Pose estimation data
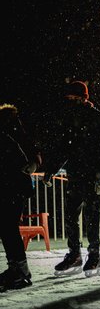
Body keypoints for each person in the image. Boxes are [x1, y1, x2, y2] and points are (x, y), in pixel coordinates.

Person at [43, 81, 100, 277]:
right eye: (69, 99)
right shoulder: (69, 117)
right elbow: (64, 147)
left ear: (84, 98)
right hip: (75, 176)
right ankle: (74, 254)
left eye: (75, 98)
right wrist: (51, 170)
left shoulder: (97, 117)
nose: (71, 102)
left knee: (92, 217)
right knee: (71, 216)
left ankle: (94, 255)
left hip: (92, 176)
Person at [0, 104, 42, 292]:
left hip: (13, 187)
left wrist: (33, 163)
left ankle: (21, 272)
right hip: (11, 186)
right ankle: (16, 268)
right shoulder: (13, 132)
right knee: (7, 228)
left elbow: (32, 152)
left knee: (8, 227)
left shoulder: (11, 133)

Your assignment
Exactly as they appear, print the lines from the one holding "right elbow: (64, 147)" through the final line of the entries, and no others.

Answer box
right elbow: (64, 147)
left ear: (84, 98)
right hip: (75, 176)
right ankle: (74, 254)
left eye: (75, 98)
right wrist: (51, 170)
left shoulder: (97, 117)
nose: (71, 102)
left knee: (92, 217)
right knee: (71, 216)
left ankle: (94, 255)
left hip: (92, 176)
Person at [0, 104, 42, 292]:
left hip: (13, 187)
left wrist: (33, 163)
left ankle: (21, 272)
right hip: (11, 186)
right ankle: (16, 268)
right shoulder: (13, 132)
right knee: (7, 228)
left elbow: (32, 152)
left knee: (8, 227)
left shoulder: (11, 133)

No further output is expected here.